The research included human bones found in old caves in Goyet (near the present city of Namur). In their scientific report in Nature, the scientists write that the Goyet Neanderthal bones "show distinctive anthropogenic modifications, which provides clear evidence for butchery activities as well as for bones having been used for retouching stone tools".
In other words, the bones show cuts which prove the flesh was stripped off the bones by human interference. The victims were skinned and the body was carefully filleted. Bones were broken to suck the marrow out.
Hans Van Lierde of the Royal Museum of Natural Sciences told the commercial TV station VTM that "scientists found traces on the bones that show the flesh was stripped off and the marrow was taken from the bones, just as they did with animals. But they also did it with other humans, which is in fact cannibalism."

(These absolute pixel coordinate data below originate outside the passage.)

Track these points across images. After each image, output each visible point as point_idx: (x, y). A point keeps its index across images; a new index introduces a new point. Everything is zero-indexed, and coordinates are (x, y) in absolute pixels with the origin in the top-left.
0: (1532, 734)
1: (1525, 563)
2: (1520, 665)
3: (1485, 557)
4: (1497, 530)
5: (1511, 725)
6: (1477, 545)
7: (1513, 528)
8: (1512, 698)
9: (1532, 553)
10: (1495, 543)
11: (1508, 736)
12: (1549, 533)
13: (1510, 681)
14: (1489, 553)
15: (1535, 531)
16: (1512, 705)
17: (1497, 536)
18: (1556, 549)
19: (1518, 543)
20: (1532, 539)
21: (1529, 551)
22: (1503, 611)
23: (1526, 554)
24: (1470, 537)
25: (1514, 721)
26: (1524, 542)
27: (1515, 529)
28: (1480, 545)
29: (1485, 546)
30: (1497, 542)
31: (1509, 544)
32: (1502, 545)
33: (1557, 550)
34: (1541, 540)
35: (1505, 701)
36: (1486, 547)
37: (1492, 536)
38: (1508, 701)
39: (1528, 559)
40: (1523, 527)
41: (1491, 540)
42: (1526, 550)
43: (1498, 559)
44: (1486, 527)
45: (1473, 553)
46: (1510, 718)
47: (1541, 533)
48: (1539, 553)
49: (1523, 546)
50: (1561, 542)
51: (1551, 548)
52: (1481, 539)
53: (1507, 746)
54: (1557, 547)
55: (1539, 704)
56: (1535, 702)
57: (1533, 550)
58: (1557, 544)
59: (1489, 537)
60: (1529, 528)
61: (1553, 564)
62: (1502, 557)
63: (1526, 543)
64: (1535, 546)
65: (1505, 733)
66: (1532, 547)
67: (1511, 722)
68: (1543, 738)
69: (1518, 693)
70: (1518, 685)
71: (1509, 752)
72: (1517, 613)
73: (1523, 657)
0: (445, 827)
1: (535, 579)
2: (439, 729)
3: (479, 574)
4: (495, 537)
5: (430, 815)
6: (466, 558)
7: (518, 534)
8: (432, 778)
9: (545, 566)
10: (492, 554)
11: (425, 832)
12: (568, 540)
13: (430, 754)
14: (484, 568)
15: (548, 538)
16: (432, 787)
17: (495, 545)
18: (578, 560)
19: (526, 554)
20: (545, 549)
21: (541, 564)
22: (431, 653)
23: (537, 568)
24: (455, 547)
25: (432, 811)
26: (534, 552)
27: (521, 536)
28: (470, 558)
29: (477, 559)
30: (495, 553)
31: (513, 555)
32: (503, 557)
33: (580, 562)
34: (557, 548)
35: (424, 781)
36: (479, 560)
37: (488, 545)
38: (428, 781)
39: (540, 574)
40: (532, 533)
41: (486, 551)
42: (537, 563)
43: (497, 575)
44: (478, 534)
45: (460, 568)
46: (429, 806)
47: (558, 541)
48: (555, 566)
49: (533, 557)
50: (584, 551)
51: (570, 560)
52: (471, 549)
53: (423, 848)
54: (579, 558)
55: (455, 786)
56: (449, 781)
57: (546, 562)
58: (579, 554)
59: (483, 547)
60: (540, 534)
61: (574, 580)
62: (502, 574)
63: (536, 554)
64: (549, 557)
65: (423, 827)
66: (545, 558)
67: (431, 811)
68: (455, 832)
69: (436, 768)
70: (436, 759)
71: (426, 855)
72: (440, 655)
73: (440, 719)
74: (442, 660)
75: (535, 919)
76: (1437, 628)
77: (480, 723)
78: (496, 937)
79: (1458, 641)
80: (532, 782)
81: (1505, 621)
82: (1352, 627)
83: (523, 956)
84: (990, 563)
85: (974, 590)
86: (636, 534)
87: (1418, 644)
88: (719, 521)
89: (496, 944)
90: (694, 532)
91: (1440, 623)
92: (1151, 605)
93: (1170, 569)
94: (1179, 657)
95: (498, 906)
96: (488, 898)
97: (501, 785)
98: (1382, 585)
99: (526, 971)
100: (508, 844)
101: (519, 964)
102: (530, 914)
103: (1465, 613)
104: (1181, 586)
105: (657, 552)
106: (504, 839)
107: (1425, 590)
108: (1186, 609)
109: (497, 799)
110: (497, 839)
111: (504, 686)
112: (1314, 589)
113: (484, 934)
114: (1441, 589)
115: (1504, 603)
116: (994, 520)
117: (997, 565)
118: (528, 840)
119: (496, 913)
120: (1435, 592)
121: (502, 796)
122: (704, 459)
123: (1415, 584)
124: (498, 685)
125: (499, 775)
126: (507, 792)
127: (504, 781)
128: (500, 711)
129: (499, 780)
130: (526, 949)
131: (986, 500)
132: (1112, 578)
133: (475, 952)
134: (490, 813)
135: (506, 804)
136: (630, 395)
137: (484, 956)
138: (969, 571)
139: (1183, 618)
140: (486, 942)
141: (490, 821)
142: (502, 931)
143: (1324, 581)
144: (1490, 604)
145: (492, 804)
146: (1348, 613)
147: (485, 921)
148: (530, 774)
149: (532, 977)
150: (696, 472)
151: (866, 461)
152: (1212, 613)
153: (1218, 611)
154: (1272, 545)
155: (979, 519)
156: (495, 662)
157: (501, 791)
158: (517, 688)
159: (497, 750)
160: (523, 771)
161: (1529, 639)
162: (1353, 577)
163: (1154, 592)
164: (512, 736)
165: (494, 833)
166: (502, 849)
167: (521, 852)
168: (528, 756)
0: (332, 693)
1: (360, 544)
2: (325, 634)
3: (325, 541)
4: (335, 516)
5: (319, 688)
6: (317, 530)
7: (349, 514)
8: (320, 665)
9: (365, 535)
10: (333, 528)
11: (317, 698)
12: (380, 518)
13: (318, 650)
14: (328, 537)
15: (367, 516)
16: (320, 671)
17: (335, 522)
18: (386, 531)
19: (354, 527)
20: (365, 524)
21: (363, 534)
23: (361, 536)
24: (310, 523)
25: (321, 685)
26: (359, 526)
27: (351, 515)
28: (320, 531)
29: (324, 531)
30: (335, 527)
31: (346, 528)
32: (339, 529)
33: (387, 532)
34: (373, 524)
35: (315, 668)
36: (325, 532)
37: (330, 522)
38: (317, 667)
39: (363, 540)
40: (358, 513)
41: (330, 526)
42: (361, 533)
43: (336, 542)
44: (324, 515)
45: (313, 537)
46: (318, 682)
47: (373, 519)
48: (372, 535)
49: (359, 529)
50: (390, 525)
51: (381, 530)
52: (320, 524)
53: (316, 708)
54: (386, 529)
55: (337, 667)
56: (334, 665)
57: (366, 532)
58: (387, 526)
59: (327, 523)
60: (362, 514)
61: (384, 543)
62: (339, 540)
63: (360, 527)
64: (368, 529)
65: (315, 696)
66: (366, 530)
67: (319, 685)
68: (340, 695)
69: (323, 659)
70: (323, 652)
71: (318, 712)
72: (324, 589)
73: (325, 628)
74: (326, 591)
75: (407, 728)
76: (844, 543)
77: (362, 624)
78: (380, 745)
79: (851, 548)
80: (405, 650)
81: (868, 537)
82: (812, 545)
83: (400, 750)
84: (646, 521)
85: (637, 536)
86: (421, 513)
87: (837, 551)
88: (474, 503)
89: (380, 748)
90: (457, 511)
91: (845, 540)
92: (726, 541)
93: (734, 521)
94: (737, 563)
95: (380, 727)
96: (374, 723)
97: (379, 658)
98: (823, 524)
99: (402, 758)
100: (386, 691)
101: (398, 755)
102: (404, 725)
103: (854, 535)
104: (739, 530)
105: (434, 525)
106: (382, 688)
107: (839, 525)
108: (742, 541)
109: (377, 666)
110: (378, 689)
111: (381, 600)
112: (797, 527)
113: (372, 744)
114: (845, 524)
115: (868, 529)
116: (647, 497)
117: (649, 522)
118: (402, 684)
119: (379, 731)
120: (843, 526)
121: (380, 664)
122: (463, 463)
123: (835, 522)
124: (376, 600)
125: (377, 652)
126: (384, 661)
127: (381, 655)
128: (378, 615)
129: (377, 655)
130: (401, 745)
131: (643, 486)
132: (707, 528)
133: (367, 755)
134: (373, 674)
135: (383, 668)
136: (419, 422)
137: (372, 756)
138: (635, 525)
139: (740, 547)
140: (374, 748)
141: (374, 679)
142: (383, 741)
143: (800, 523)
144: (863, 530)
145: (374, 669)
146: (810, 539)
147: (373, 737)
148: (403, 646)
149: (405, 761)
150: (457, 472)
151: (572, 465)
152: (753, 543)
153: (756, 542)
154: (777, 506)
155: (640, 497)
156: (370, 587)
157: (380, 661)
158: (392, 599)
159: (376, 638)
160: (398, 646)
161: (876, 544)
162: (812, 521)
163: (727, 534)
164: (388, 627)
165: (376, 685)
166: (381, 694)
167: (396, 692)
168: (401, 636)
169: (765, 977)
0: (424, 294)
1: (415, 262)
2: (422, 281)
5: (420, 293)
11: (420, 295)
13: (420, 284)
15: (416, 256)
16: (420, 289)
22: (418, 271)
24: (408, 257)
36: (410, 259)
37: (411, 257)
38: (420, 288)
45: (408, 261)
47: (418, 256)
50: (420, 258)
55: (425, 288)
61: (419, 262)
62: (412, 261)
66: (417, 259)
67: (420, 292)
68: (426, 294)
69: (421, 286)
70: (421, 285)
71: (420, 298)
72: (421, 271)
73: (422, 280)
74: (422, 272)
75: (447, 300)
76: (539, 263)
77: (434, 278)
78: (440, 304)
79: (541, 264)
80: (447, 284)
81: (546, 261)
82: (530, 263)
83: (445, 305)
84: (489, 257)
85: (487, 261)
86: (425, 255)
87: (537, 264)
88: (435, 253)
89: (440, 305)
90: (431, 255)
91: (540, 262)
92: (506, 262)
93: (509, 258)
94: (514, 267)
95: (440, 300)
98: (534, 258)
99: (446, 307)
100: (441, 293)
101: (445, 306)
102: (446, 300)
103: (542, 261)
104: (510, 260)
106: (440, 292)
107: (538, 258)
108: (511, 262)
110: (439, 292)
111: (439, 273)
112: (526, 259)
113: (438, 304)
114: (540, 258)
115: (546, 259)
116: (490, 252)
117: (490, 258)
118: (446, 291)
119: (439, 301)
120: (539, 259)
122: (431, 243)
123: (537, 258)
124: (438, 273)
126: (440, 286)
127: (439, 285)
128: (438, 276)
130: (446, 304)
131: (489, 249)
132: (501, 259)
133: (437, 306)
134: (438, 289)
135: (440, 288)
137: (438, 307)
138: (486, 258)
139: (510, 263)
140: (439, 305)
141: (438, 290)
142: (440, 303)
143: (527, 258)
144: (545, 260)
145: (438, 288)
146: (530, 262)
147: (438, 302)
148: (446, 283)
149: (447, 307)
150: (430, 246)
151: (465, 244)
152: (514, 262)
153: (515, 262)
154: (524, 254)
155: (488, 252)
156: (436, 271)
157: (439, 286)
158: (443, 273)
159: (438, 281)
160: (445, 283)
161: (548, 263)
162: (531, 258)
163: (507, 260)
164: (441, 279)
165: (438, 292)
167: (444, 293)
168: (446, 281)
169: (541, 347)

A first for Northern Europe
The scientists add that "Goyet not only provides the first unambiguous evidence of Neandertal cannibalism in Northern Europe, but also highlights considerable diversity in mortuary behaviour among the region’s late Neandertal population in the period immediately preceding their disappearance."
The Neanderthal (also spelled Neandertal, without the 'h') people in Goyet lived 40,000 to 45,000 years ago. Traces of cannibalism were also found in Spain and France, but this is the first discovery of its kind in Northern Europe.
Hundreds of bones were recovered from the caves of Spy and Goyet. They had been studied before, but that work has been redone using the latest modern techniques. Cooperating for the Royal Belgian Institute of Natural Sciences were Mietje Germonpré and Patrick Semal.